Jukebox design reflected period styles, such as Wurlitzer’s 1941 flashy ‘Peacock’ model that warrants a price tag of $23K and the Bandbox model $24K, topped by the rarest Gables Kuro model for $125K; only four existing in the world.

Jukebox Saturday Night – Frankie, Elvis and Pat Boone
The jukebox was the marquee, if you will, showcasing golden voiced superstars; the vocal heroes of favorite playlists. Hit Parade singers still resonate; Frankie, Judy, Ella, Satchmo, Dean, Elvis, Everly Brothers, Kingston Trio, Connie Francis and Pat Boone.

When the 1950s saw a post-war generation emerging, the jukebox yielded to the seduction of the new box on the block; the television set. Jukebox culture had run its course; the competition of black and white screens housed in sleek teak cabinets became the focal point of American family rooms, and storied jukeboxes were relegated to obscurity along with defunct Victrolas.

=-=-=

## Written problem
Carry the piece on jukebox history forward from its last sentence, in the same style. The items after this text come from an unrelated source.

=-=-=

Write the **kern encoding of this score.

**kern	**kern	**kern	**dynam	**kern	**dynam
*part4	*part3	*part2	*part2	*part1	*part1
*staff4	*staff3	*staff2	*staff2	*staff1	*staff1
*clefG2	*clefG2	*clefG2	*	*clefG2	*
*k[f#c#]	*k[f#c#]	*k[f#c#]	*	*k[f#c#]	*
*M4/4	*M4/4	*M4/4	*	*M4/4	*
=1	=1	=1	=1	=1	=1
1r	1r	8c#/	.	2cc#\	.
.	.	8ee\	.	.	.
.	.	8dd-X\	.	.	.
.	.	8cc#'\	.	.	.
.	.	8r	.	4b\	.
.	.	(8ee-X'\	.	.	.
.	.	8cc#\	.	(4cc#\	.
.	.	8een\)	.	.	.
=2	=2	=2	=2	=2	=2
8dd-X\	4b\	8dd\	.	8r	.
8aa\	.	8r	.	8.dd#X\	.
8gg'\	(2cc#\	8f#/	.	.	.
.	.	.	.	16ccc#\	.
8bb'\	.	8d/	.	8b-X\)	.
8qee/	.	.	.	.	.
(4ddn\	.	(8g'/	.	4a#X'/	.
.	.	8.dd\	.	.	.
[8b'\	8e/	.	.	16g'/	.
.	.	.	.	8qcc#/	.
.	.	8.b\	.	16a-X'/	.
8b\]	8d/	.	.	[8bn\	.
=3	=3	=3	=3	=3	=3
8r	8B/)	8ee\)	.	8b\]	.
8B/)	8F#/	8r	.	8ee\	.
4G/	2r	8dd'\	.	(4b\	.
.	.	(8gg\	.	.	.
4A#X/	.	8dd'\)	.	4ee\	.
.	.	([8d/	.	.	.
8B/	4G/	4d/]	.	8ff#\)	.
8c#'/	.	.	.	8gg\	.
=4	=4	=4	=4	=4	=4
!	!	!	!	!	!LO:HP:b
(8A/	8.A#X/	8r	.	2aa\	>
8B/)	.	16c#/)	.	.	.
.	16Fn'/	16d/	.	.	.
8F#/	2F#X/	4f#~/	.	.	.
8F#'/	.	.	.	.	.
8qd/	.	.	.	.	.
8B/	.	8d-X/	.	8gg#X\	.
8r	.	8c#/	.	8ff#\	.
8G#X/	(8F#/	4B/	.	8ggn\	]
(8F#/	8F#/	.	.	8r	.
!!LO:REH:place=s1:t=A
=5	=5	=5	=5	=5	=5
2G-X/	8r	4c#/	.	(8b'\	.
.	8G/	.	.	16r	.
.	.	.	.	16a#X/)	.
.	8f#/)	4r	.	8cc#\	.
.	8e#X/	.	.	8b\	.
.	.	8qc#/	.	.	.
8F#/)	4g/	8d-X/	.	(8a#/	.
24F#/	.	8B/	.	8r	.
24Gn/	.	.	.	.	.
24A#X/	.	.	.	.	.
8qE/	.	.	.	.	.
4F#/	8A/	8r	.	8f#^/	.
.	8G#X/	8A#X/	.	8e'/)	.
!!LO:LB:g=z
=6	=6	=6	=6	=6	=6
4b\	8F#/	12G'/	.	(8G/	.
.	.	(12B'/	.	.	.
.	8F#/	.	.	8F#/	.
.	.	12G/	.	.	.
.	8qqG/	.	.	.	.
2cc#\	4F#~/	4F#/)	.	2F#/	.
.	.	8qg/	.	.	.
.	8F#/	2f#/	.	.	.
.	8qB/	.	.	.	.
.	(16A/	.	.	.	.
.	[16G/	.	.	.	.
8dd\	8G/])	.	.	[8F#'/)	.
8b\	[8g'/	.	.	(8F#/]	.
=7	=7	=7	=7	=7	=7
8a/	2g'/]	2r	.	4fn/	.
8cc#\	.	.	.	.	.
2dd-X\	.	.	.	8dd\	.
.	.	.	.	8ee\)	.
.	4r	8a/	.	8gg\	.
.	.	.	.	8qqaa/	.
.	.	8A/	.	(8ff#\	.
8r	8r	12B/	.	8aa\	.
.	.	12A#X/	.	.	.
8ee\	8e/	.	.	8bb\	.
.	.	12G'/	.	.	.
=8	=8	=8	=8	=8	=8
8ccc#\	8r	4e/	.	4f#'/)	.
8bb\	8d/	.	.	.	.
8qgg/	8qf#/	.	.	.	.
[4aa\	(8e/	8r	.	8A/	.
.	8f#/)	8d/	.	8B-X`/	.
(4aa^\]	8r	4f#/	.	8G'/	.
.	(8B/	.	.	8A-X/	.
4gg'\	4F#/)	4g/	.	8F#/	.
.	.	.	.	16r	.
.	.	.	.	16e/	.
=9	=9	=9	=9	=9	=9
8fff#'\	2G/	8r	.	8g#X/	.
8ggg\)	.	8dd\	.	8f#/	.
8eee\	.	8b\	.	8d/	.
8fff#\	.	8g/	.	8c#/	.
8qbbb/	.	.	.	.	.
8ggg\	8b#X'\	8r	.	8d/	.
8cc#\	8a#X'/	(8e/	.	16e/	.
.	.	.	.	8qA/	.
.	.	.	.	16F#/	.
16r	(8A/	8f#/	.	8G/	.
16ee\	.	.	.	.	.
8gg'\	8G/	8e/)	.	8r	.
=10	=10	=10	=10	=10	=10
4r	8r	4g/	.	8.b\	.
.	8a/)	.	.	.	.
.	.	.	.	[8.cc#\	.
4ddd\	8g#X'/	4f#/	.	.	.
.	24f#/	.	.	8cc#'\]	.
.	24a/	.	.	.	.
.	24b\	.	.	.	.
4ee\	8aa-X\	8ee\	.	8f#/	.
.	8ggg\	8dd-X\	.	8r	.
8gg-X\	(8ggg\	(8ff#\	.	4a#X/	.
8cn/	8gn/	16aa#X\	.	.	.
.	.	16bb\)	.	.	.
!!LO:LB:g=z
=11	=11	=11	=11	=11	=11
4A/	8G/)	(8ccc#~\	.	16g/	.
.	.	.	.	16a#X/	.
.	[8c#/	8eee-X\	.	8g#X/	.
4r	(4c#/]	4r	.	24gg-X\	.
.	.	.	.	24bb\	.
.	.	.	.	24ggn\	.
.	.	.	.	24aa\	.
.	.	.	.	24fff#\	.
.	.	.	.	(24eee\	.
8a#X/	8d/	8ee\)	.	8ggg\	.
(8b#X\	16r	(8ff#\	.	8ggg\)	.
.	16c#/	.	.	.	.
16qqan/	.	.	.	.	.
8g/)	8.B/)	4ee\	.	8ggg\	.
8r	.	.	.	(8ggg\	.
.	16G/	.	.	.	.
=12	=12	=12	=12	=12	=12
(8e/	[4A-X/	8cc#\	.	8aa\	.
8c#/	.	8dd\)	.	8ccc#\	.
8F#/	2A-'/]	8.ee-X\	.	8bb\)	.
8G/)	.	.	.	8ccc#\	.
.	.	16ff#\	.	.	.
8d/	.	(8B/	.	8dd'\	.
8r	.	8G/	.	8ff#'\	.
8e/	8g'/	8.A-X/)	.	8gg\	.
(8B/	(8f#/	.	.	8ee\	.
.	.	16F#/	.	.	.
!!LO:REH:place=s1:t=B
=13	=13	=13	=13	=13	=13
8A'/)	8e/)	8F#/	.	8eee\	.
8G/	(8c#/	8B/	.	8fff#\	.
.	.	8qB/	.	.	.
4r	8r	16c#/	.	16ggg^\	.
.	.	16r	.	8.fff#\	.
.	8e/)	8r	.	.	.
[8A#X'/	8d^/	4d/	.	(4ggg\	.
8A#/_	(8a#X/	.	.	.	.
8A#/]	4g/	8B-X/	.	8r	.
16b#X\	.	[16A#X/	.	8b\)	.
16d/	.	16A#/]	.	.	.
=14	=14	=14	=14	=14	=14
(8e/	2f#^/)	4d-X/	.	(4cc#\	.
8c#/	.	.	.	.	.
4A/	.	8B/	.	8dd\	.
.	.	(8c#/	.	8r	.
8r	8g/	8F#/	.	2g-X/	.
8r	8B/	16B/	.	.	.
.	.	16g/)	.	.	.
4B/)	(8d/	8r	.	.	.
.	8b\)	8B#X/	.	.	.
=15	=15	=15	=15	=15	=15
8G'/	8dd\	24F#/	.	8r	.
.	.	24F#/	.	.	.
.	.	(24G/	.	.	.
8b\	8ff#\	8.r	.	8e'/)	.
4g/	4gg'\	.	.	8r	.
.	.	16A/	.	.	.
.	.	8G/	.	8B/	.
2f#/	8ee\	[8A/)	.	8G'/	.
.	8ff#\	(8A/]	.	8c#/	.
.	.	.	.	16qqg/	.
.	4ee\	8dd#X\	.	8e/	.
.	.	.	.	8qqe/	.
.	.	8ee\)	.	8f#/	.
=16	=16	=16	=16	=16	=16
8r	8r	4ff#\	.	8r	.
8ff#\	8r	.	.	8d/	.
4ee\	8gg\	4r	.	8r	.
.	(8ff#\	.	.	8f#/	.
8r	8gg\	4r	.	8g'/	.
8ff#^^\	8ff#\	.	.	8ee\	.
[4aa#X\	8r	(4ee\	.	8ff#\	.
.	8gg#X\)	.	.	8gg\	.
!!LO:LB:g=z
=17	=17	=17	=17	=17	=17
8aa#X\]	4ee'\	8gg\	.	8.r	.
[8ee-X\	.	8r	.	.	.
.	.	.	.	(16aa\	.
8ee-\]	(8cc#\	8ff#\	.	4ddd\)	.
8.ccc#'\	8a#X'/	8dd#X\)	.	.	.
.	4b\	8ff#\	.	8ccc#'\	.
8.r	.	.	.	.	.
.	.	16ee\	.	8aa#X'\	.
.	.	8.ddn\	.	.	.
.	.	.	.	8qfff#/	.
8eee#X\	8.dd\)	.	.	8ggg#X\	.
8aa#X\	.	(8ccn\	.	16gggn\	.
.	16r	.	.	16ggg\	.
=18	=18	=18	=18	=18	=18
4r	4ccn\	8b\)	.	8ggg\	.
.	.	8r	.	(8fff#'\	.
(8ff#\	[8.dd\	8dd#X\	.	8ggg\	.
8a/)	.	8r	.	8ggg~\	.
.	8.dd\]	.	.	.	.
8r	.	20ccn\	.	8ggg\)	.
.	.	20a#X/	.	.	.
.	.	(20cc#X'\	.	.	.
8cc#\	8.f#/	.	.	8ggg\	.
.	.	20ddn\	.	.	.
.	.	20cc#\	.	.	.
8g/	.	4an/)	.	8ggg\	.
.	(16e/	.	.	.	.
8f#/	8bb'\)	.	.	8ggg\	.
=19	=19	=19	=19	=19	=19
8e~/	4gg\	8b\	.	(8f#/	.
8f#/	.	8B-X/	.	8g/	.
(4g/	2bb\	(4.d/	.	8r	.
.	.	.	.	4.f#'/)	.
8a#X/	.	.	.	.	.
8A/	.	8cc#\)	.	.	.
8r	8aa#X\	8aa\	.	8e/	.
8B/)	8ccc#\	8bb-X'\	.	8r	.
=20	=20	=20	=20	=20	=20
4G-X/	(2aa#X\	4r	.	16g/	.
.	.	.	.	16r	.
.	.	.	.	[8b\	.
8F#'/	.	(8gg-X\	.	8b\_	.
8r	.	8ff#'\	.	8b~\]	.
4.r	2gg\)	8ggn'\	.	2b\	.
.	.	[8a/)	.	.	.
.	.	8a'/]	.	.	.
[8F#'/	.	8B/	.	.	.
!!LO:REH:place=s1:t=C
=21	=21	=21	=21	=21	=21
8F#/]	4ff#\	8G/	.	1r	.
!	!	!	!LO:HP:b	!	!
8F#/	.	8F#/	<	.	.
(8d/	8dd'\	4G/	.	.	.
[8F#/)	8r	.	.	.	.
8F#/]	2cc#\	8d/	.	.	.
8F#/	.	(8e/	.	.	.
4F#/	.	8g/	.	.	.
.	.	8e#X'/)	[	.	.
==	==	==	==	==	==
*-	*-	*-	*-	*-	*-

=-=-=

## Result
As Blackhawk Museum’s Jon Snyder states, “The 50s were the saturation point for the jukebox, and is the time when it enters the collective memory of so many…new models moved to high-end night-clubs, the older models to the diners—ironically the very jukeboxes where the rock-and-roll culture began to flourish, even though the Golden Age of jukeboxes had already waned…”

Twenty one iconic Golden Age jukeboxes are exhibited in Danville’s Blackhawk Museum, the monolithic building anchoring the Blackhawk Plaza. “Jukebox Saturday Night” is featured in the lower gallery of the world-renowned museum where one of the world’s most important antique, classic and vintage car collections is on permanent exhibit.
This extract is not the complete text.